Find the sum of the series $2^2+4^2+6^2+……+(2n) ^2$

Answer 1

Hint: To find the sum of the given series , one can use the formula to find the sum squares of first n natural numbers is $\dfrac{n(n+1)(2n+1)}{6}$

Complete step-by-step answer:
Given , sum of the series $2^2+4^2+6^2+……+(2n) ^2$ is a even sum where every number is divisible by 4
Thus , Even sum = $2^2+4^2+6^2+……+(2n) ^2$
 By , taking 4 common , we get
Even sum = $4 \times(1^2+2^2+3^2+……+(n) ^2$
Now , putting the formula for even sum , we get
Even sum = $\dfrac{4 \times n(n+1)(2n+1)}{6}$=$\dfrac{2n(n+1)(n+1)}{3}$
Thus , the required sum for the given series is $\dfrac{2n(n+1)(n+1)}{3}$

Note: Summation is the addition of a list, or sequence, of numbers.
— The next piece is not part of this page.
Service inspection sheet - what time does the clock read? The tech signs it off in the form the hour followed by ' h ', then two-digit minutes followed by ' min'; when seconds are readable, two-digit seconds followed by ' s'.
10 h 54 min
If the summation sequence contains an infinite number of terms, this is called a series. Sums and series are iterative operations that provide many useful and interesting results in the field of mathematics. Students first need to understand the meaning of series before solving the sum and then learn the way of adding such series.